=== Data for processing ===
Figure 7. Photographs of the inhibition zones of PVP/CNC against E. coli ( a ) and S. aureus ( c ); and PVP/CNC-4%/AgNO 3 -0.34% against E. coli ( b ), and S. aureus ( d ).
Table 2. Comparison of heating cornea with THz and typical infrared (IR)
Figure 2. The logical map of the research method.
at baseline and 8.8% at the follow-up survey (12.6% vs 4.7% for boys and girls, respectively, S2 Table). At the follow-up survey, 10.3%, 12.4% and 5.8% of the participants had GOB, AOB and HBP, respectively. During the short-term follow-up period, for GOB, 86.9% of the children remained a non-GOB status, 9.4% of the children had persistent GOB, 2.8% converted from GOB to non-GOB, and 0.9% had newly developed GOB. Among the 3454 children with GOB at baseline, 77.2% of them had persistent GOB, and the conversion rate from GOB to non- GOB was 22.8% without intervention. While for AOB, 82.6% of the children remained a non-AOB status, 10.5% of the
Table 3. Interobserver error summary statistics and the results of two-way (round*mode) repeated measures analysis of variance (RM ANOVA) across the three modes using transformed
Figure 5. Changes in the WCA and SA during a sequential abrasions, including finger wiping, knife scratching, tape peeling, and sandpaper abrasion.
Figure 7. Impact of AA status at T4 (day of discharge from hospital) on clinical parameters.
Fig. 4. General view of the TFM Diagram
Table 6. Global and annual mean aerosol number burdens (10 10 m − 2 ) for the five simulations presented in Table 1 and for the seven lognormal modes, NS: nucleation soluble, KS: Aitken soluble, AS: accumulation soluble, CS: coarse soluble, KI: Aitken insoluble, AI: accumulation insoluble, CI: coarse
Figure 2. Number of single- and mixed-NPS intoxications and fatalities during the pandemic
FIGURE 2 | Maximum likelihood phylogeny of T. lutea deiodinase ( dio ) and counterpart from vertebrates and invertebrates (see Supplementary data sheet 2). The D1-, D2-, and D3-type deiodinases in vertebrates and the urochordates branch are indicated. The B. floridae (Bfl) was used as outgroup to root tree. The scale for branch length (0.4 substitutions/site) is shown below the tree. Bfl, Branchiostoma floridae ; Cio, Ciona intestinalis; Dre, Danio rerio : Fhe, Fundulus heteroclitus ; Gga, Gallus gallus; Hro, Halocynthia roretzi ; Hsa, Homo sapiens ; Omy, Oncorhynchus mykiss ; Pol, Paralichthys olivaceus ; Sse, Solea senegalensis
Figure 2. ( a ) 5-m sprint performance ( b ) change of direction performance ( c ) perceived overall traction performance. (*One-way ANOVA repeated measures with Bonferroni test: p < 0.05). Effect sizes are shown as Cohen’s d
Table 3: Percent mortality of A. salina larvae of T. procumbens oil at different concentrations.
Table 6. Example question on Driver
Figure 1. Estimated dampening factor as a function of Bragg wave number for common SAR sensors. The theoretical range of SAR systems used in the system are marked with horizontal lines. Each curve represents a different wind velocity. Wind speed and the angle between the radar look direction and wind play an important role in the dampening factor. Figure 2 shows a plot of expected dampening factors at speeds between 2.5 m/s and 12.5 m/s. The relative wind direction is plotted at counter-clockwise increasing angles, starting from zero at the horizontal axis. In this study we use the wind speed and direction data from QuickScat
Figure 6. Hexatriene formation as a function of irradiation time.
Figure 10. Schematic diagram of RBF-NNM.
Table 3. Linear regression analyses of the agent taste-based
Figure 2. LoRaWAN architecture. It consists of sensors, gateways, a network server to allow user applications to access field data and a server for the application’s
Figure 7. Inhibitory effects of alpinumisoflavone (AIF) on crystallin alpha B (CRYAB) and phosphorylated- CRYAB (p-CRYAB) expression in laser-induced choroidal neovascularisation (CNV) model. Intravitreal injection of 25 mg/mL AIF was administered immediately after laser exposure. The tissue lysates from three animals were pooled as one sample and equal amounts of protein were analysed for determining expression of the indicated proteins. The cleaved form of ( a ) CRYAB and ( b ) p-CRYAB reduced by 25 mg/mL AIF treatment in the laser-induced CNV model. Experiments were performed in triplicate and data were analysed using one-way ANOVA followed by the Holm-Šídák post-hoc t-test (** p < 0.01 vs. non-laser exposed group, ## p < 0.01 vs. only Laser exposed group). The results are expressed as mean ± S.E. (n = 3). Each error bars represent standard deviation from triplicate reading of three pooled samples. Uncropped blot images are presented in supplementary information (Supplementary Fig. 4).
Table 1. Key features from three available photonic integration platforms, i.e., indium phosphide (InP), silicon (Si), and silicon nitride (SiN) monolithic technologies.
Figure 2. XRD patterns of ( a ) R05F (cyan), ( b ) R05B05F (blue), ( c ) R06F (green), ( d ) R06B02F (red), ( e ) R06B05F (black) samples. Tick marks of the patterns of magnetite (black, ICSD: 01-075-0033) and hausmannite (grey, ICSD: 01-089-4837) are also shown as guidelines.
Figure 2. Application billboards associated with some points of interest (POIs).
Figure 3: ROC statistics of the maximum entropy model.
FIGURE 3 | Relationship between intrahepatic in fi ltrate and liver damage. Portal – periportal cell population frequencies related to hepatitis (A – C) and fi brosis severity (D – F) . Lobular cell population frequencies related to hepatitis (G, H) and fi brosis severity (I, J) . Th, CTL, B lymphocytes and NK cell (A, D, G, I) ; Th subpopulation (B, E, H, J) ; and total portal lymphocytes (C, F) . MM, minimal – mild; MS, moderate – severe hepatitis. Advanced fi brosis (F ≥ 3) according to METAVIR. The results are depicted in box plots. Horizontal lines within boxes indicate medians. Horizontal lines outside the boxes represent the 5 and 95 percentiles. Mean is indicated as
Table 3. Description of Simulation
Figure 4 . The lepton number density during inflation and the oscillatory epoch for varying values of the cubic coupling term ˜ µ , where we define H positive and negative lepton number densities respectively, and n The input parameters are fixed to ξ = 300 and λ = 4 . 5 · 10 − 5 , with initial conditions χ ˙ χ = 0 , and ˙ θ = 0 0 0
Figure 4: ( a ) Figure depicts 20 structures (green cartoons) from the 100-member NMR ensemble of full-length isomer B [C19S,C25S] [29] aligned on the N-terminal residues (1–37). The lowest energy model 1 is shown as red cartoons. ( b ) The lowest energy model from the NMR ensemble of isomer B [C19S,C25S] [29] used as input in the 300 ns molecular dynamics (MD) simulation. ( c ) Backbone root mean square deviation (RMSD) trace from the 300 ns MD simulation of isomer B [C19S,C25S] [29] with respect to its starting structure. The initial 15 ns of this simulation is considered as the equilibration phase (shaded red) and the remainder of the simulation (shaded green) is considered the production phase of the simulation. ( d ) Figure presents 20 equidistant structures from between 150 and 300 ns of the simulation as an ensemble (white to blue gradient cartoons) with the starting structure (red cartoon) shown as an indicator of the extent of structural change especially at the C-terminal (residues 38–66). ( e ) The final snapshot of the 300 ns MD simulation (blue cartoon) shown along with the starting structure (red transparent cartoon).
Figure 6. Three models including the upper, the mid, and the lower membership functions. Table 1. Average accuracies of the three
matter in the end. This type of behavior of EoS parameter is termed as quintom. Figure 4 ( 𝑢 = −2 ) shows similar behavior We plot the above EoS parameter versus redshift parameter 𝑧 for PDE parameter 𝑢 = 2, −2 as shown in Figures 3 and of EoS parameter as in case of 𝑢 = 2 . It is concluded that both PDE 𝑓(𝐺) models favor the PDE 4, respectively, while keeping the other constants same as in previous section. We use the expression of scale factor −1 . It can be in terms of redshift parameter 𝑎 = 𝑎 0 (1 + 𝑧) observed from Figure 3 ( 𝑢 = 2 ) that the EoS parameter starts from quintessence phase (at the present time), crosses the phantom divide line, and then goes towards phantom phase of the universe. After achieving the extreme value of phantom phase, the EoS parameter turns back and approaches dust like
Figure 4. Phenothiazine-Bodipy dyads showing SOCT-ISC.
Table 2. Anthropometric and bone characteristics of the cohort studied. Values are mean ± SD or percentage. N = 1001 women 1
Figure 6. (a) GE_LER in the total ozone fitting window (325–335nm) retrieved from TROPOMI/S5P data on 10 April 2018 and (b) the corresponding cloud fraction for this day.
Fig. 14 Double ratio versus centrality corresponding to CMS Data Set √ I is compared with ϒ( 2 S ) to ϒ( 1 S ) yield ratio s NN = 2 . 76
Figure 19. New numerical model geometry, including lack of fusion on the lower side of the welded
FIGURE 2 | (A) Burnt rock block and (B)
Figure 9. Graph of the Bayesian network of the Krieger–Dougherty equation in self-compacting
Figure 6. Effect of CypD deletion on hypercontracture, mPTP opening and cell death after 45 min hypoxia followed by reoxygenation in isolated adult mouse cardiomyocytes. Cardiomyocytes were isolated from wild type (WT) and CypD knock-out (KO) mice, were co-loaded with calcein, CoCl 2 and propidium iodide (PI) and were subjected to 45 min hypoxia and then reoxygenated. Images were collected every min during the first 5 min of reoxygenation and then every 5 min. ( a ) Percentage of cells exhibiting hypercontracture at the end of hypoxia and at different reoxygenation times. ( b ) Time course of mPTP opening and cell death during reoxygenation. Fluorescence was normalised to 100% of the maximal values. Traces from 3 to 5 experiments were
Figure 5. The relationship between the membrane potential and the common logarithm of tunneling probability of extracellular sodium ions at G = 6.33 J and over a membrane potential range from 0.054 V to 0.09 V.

=== Description of the task ===
Starting with the first line of the listing, output each line exactly until you have included the one containing "Figure 2. The".

=== Exercise response ===
Figure 7. Photographs of the inhibition zones of PVP/CNC against E. coli ( a ) and S. aureus ( c ); and PVP/CNC-4%/AgNO 3 -0.34% against E. coli ( b ), and S. aureus ( d ).
Table 2. Comparison of heating cornea with THz and typical infrared (IR)
Figure 2. The logical map of the research method.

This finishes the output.